This week's Neurology News Network details the FDA review of CBD for tuberous sclerosis complex, as well as the newly FDA approved rimegepant and a study assessing sleep-disordered breathing with risks of Alzheimer disease. 

Marco Meglio: Welcome to this special edition of Neurology News Network. I’m Marco Meglio. Please excuse our appearance this week as a majority of the US workforce, including the NeurologyLive team, moves to working remote as we come together to help reduce the spread of the novel coronavirus.

Cannabidiol is officially under review by the FDA for the treatment of seizures associated with tuberous sclerosis complex, according to an announcement from GW Pharmaceuticals. The drug, marketed as Epidiolex, has received priority review and has been assigned a PDUFA date of July 31, 2020. Epidiolex was previously approved in June 2018 for the treatment of seizures associated with Dravet syndrome and Lennox-Gastaut syndrome in patients age 2 and older. The phase 3 trial included 224 patients, 75 of whom were randomly assigned to receive 25 mg CBD, 73 who recieved 50 mg CBD, and 76 to placebo. Median baseline monthly TSC-associated seizure frequency was between 54 and 61 across the 3 groups. Additionally, compared with placebo, 36% of patients in the 25 mg group and 40% in the 50 mg group experienced a ≥50% reduction in seizures.

Biohaven has announced that its FDA-approved migraine treatment, rimegepant, met its primary end point in the preventive treatment of migraine in both episodic and chronic migraine patients. Patients who received oral rimegepant 75 mg every other day experienced a statistically significant 4.5-day reduction from baseline in monthly migraine days, compared to a 3.7-day reduction in placebo group. Additionally, researchers noted at least a 50% reduction from baseline in mean number of moderate to severe migraine days per month in 48% of the rimegepant group.  Biohaven plans to engage the FDA and European Medicines Agency to submit a sNDA and an MAA, respectively, for rimegepant for the indication of preventive treatment of migraine.  

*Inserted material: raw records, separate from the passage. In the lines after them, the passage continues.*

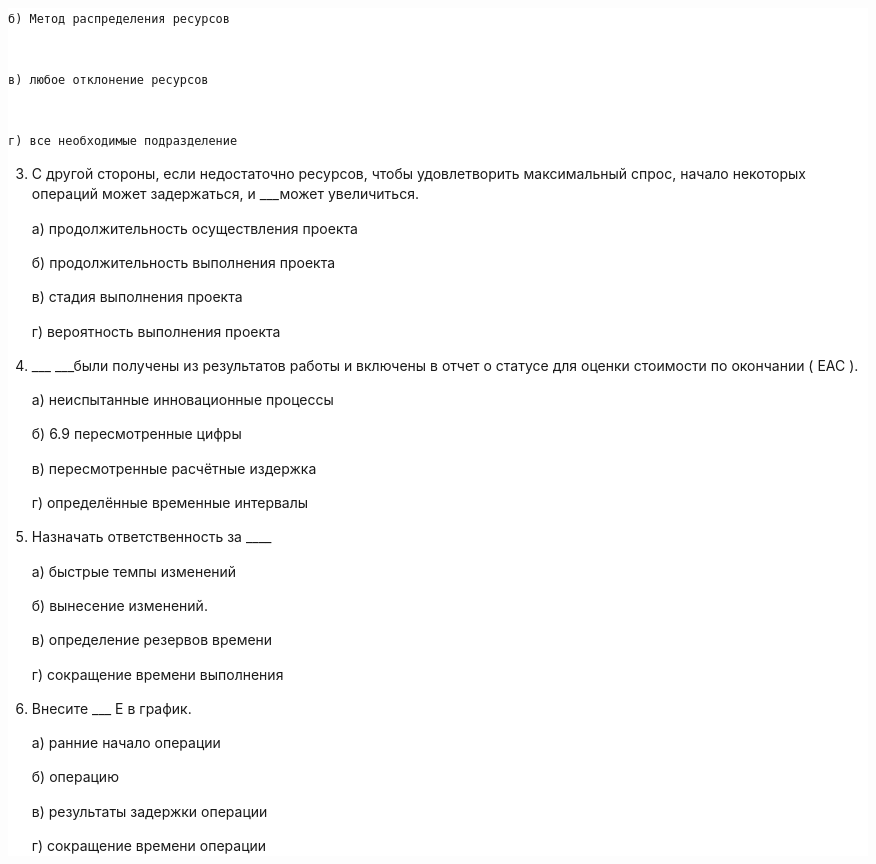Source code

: 
	б) Метод распределения ресурсов 


	в) любое отклонение ресурсов 


	г) все необходимые подразделение 


3. С другой стороны, если недостаточно ресурсов, чтобы удовлетворить максимальный спрос, начало некоторых операций может задержаться, и ___может увеличиться. 


	а) продолжительность осуществления проекта 


	б) продолжительность выполнения проекта 


	в) стадия выполнения проекта 


	г) вероятность выполнения проекта 


4. ___ ___были получены из результатов работы и включены в отчет о статусе для  оценки стоимости  по окончании (  ЕАС  ). 


	а) неиспытанные инновационные процессы 


	б) 6.9 пересмотренные цифры 


	в) пересмотренные расчётные издержка 


	г) определённые временные интервалы 


5. Назначать ответственность за ____ 


	а) быстрые темпы изменений 


	б) вынесение изменений. 


	в) определение резервов времени 


	г) сокращение времени выполнения 


6. Внесите ___ E  в график. 


	а) ранние начало операции 


	б) операцию 


	в) результаты задержки операции 


	г) сокращение времени операции 

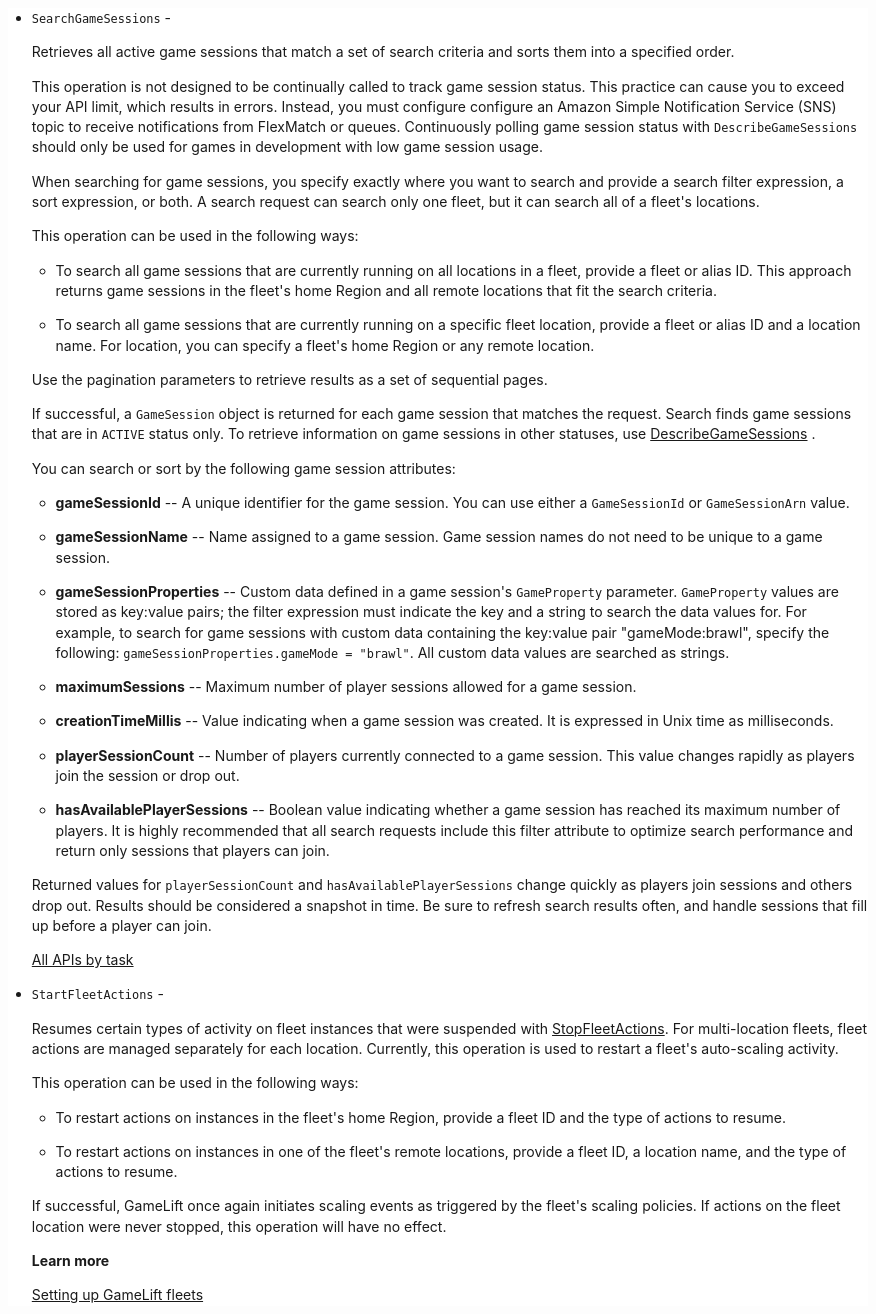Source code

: * `SearchGameSessions` - <p>Retrieves all active game sessions that match a set of search criteria and sorts them into a specified order. </p> <p>This operation is not designed to be continually called to track game session status. This practice can cause you to exceed your API limit, which results in errors. Instead, you must configure configure an Amazon Simple Notification Service (SNS) topic to receive notifications from FlexMatch or queues. Continuously polling game session status with <code>DescribeGameSessions</code> should only be used for games in development with low game session usage. </p> <p>When searching for game sessions, you specify exactly where you want to search and provide a search filter expression, a sort expression, or both. A search request can search only one fleet, but it can search all of a fleet's locations. </p> <p>This operation can be used in the following ways: </p> <ul> <li> <p>To search all game sessions that are currently running on all locations in a fleet, provide a fleet or alias ID. This approach returns game sessions in the fleet's home Region and all remote locations that fit the search criteria.</p> </li> <li> <p>To search all game sessions that are currently running on a specific fleet location, provide a fleet or alias ID and a location name. For location, you can specify a fleet's home Region or any remote location.</p> </li> </ul> <p>Use the pagination parameters to retrieve results as a set of sequential pages. </p> <p>If successful, a <code>GameSession</code> object is returned for each game session that matches the request. Search finds game sessions that are in <code>ACTIVE</code> status only. To retrieve information on game sessions in other statuses, use <a href="https://docs.aws.amazon.com/gamelift/latest/apireference/API_DescribeGameSessions.html">DescribeGameSessions</a> .</p> <p>You can search or sort by the following game session attributes:</p> <ul> <li> <p> <b>gameSessionId</b> -- A unique identifier for the game session. You can use either a <code>GameSessionId</code> or <code>GameSessionArn</code> value. </p> </li> <li> <p> <b>gameSessionName</b> -- Name assigned to a game session. Game session names do not need to be unique to a game session.</p> </li> <li> <p> <b>gameSessionProperties</b> -- Custom data defined in a game session's <code>GameProperty</code> parameter. <code>GameProperty</code> values are stored as key:value pairs; the filter expression must indicate the key and a string to search the data values for. For example, to search for game sessions with custom data containing the key:value pair "gameMode:brawl", specify the following: <code>gameSessionProperties.gameMode = "brawl"</code>. All custom data values are searched as strings.</p> </li> <li> <p> <b>maximumSessions</b> -- Maximum number of player sessions allowed for a game session.</p> </li> <li> <p> <b>creationTimeMillis</b> -- Value indicating when a game session was created. It is expressed in Unix time as milliseconds.</p> </li> <li> <p> <b>playerSessionCount</b> -- Number of players currently connected to a game session. This value changes rapidly as players join the session or drop out.</p> </li> <li> <p> <b>hasAvailablePlayerSessions</b> -- Boolean value indicating whether a game session has reached its maximum number of players. It is highly recommended that all search requests include this filter attribute to optimize search performance and return only sessions that players can join. </p> </li> </ul> <note> <p>Returned values for <code>playerSessionCount</code> and <code>hasAvailablePlayerSessions</code> change quickly as players join sessions and others drop out. Results should be considered a snapshot in time. Be sure to refresh search results often, and handle sessions that fill up before a player can join. </p> </note> <p> <a href="https://docs.aws.amazon.com/gamelift/latest/developerguide/reference-awssdk.html#reference-awssdk-resources-fleets">All APIs by task</a> </p>
* `StartFleetActions` - <p>Resumes certain types of activity on fleet instances that were suspended with <a href="https://docs.aws.amazon.com/gamelift/latest/apireference/API_StopFleetActions.html">StopFleetActions</a>. For multi-location fleets, fleet actions are managed separately for each location. Currently, this operation is used to restart a fleet's auto-scaling activity.</p> <p>This operation can be used in the following ways: </p> <ul> <li> <p>To restart actions on instances in the fleet's home Region, provide a fleet ID and the type of actions to resume. </p> </li> <li> <p>To restart actions on instances in one of the fleet's remote locations, provide a fleet ID, a location name, and the type of actions to resume. </p> </li> </ul> <p>If successful, GameLift once again initiates scaling events as triggered by the fleet's scaling policies. If actions on the fleet location were never stopped, this operation will have no effect.</p> <p> <b>Learn more</b> </p> <p> <a href="https://docs.aws.amazon.com/gamelift/latest/developerguide/fleets-intro.html">Setting up GameLift fleets</a> </p>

New study results on the brain changes associated with sleep-disordered breathing in older adults without cognitive impairment suggest that screening for and treating SDB in older adults—particularly those who are asymptomatic—may be able to reduce the risk of Alzheimer disease. Amyloid burden was notably greater in those with SDB than those without, as well as gray matter volume. In addition to those, perfusion and metabolism were greater and overlapped primarily over the posterior cingulate cortex and precuneus. Investigators wrote, “We believe that these overlapping patterns reinforce the likelihood of common underlying mechanisms. Indeed, it has been demonstrated that higher neuronal activity is associated with increased β-amyloid production.”